→ **INFORMATION SUPPLIED**:
=====
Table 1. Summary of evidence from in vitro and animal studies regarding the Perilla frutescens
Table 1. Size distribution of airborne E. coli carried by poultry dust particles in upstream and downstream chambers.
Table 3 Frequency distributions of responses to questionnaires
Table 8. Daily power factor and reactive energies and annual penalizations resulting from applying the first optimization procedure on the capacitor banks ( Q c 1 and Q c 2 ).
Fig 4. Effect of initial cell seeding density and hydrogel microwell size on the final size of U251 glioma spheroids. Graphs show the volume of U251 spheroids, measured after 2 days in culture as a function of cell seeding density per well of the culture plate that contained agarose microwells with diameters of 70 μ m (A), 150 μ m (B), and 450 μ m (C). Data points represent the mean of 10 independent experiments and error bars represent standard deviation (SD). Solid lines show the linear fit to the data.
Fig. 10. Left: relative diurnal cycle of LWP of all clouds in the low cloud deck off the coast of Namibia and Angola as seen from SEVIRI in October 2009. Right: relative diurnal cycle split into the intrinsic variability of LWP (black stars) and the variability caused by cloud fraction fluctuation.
=====
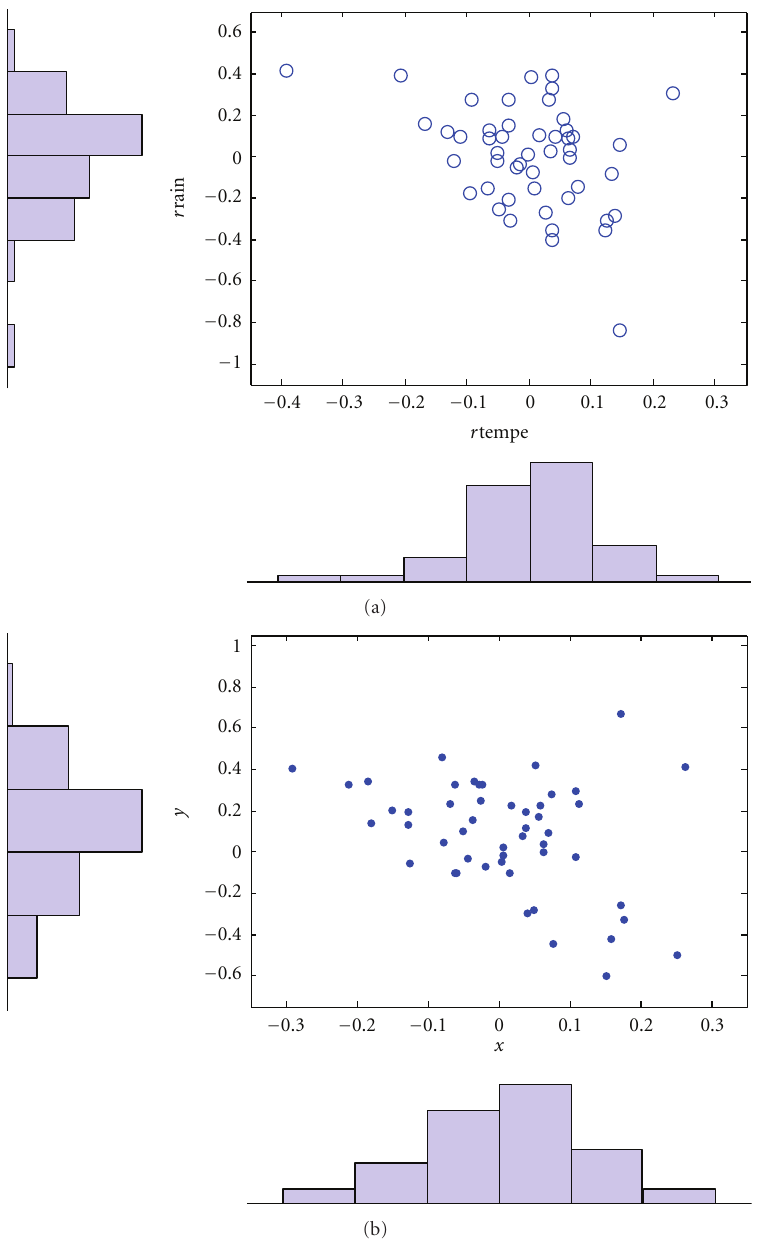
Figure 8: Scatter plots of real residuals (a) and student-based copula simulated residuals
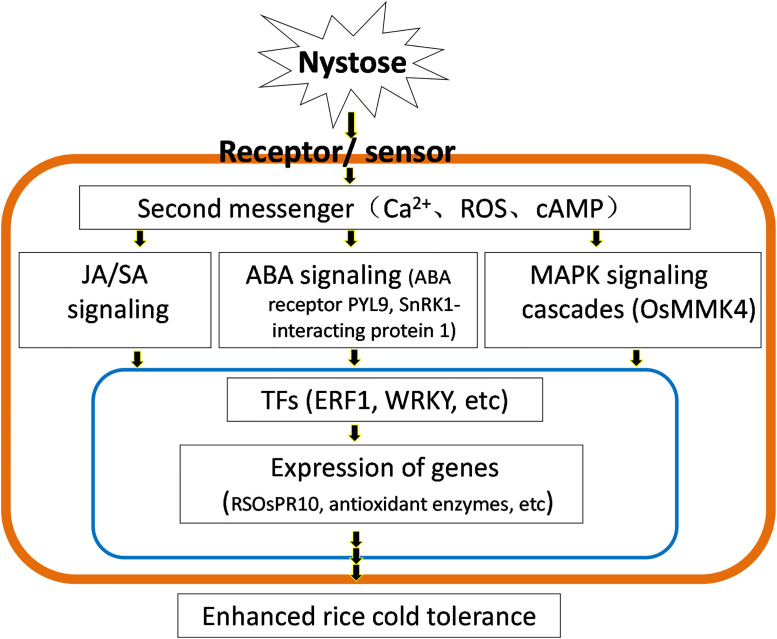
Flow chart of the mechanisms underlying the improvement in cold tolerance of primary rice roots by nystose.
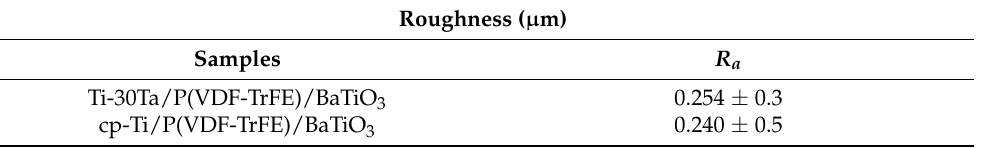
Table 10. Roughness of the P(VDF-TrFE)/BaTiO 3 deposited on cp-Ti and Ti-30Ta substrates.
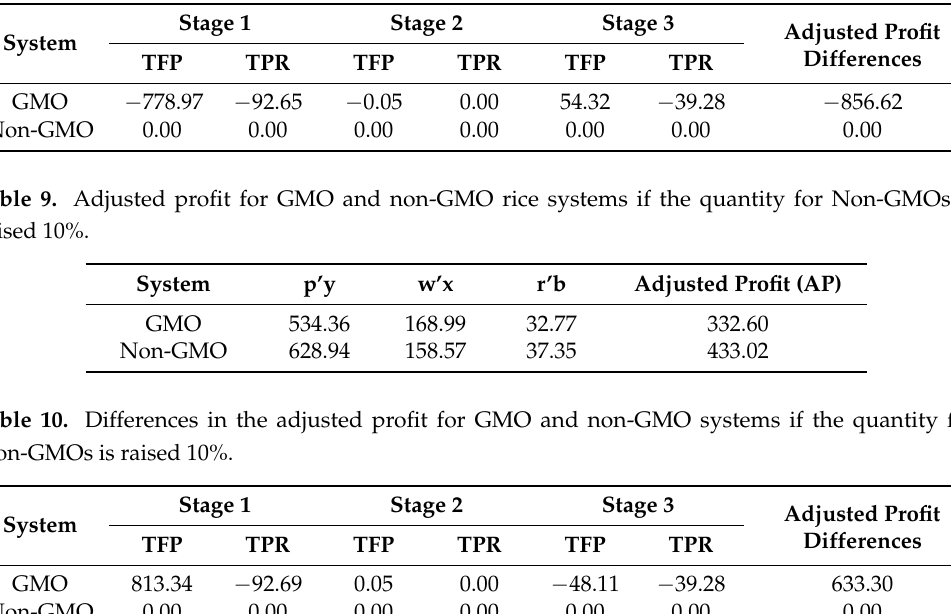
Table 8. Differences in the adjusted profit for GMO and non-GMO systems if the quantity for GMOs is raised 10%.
=====
→ **GOAL OF THE EXERCISE**: Go through the material line by line. Show each line that contains the string "from".

→ **TASK RESULT**:
Table 1. Summary of evidence from in vitro and animal studies regarding the Perilla frutescens
Table 8. Daily power factor and reactive energies and annual penalizations resulting from applying the first optimization procedure on the capacitor banks ( Q c 1 and Q c 2 ).
Fig. 10. Left: relative diurnal cycle of LWP of all clouds in the low cloud deck off the coast of Namibia and Angola as seen from SEVIRI in October 2009. Right: relative diurnal cycle split into the intrinsic variability of LWP (black stars) and the variability caused by cloud fraction fluctuation.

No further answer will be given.